Master Planning Team Solicits Input
Published: Friday, November 30, 2012
Updated: Friday, November 30, 2012 03:11
Olivia Hewitt/The Hoya
Architect Ricardo Dumont presented his firm's plans for Georgetown's expansion to students, faculty and staff Tuesday.
The university’s master planning team held “Planning 101” sessions Tuesday and Wednesday to solicit feedback for its expansion plans that extend through the year 2037.
Students, faculty and staff in attendance asked questions about challenges that the team will face in upcoming months, financial constraints that may affect the plans, the expected timeline of the project and the team’s use of technology.
The university’s master plan includes the conversion of the Georgetown University Hotel and Conference Center into an undergraduate dormitory by 2014, the search for about 100 more acres for Georgetown’s core graduate programs and the consolidation of the School of Continuing Studies into a single 91,000-square-foot campus at the new Georgetown Downtown in Mount Vernon Square that the university purchased this summer.
During the sessions, representatives from the university, developer Forest City Enterprises and design firm Sasaki Associates explained the fundamentals of master planning and spoke of the importance of data collection and collaboration as planning moves forward.
“We can begin pretty basically with the global question of, ‘What is planning?’ university architect Gina Bleck told the audience. “And it’s very critical that [the process] starts and ends with you. We need to include all the spokes to get to a plan that is informed and will help balance the resources that we have. We encourage you to participate because, without your participation, it won’t be a plan that can succeed.”
Ricardo Dumont, an architect at Sasaki, explained the nature of master planning to the audience.
“We need to come up with a plan that is achievable within the heavy normal fiscal constraints that every university faces today,” Dumont said. “We realize that this is not a static plan, but a global and dynamic plan that changes and morphs with universities as they change through time.”

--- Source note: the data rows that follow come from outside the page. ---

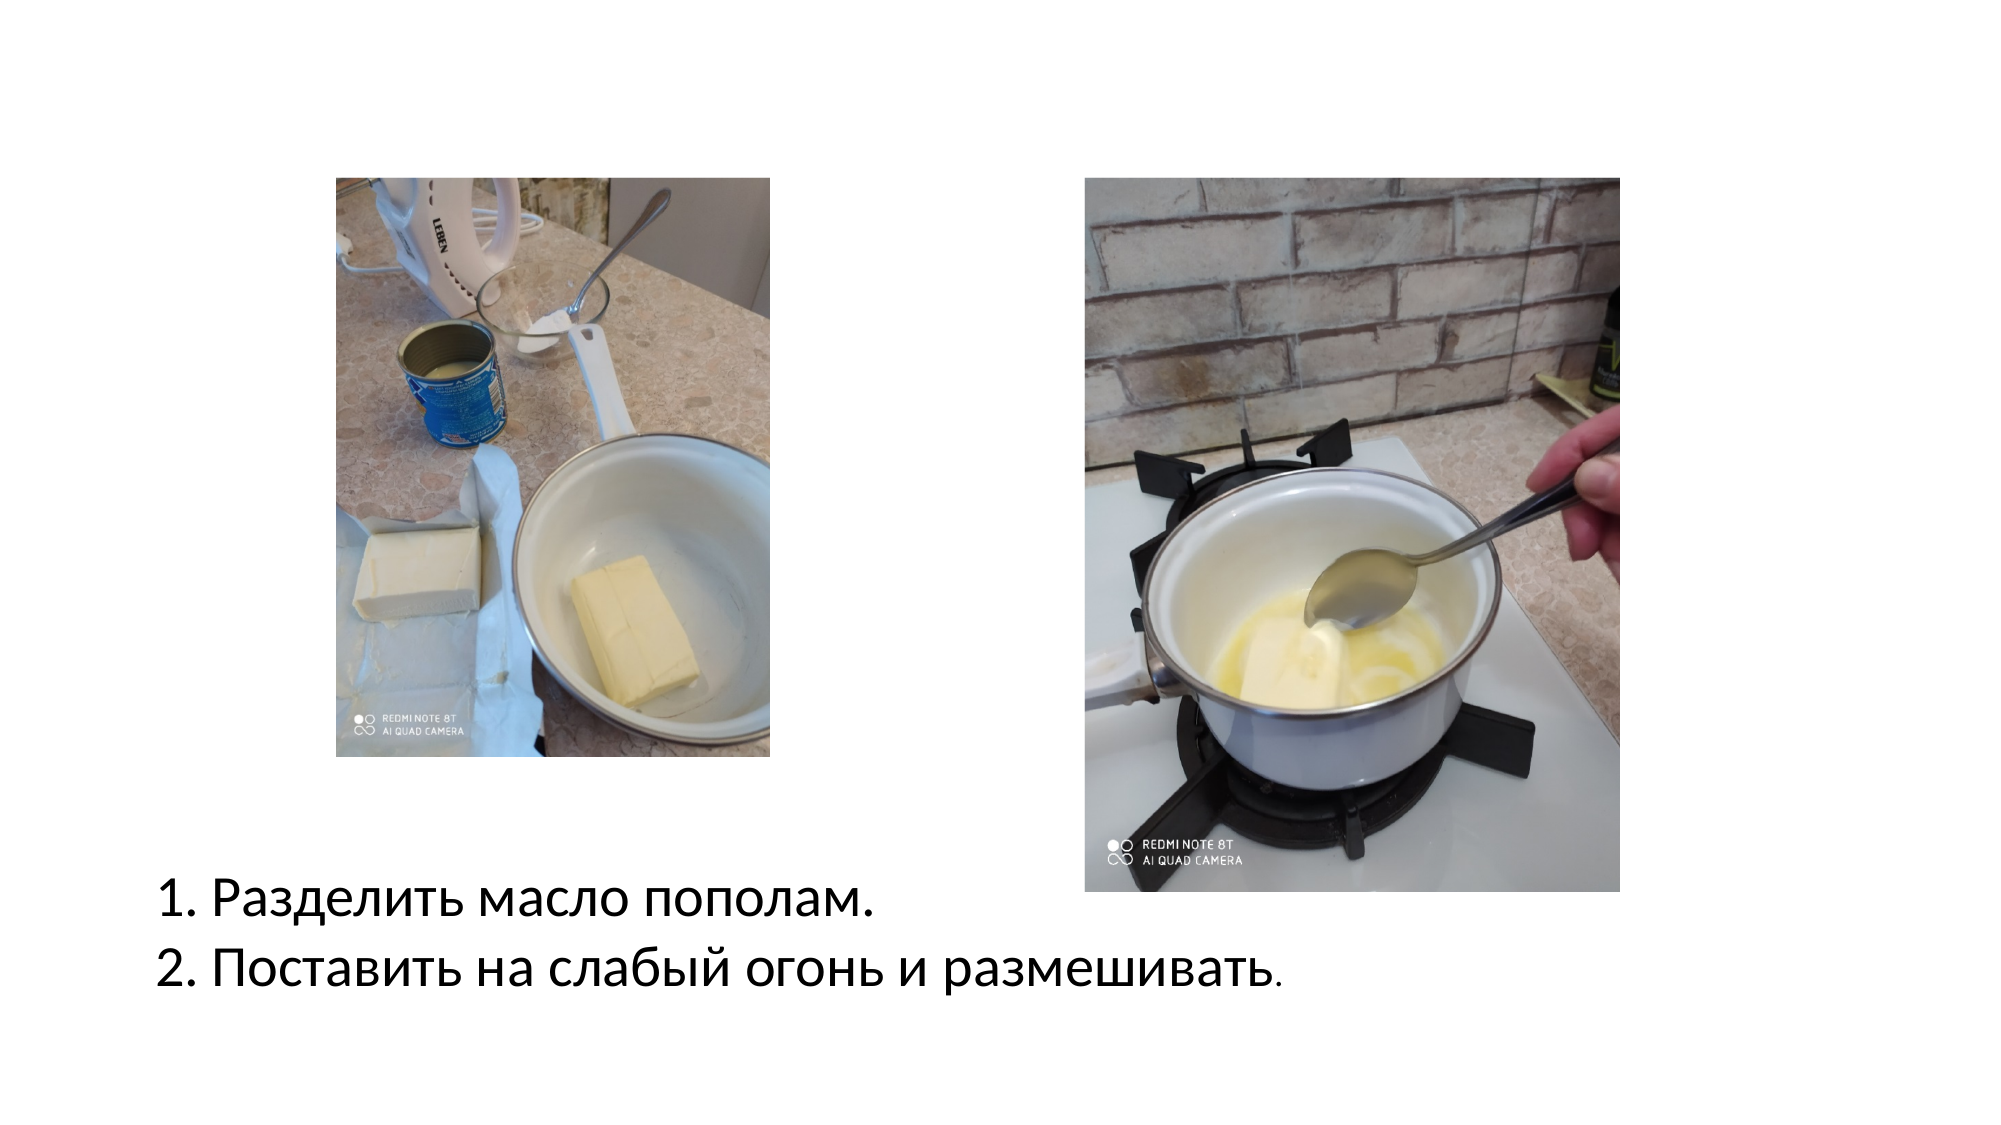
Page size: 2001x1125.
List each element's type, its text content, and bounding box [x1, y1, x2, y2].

text_box Разделить масло пополам. Поставить на слабый огонь и размешивать. [140, 850, 1329, 1006]
picture [336, 178, 770, 249]
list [263, 249, 842, 684]
picture [994, 178, 1709, 891]
picture [336, 684, 770, 756]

Gregory Janks, director of Sasaki, said that the company will base planning recommendations on data gathered from an interactive Web survey called myCampus, which will use responses from students, faculty and staff to generate a demographic map of campus.
“We want to know what are the right data elements and how do we introduce them at the strategic level,” Janks said. “[In myCampus] you can tag different aspects of the campus for where different activities occur. We’re really interested in how people physically inhabit the space, and you can track movement patterns. A lot of times these maps are really a game changer.”
Deborah Salzberg, director of the Washington office of Forest City, said that the developer is also heavily reliant on data for its plans.
“We see what exists and envision what it can be,” Salzberg said. “We don’t promise more than we can deliver and we deliver what we say we will.”
Salzberg added that the planning period would last between nine and 12 months.
“After 12 months, the energy starts to wane,” she said.
Bleck cited the university’s Jesuit mission as crucial to the planning process.
“The underpinning foundation [of the plans] is the university’s mission — that we are Catholic and Jesuit, diverse, committed to excellence and that we educate the collective lifelong learners as responsible members who live for others,” Bleck said.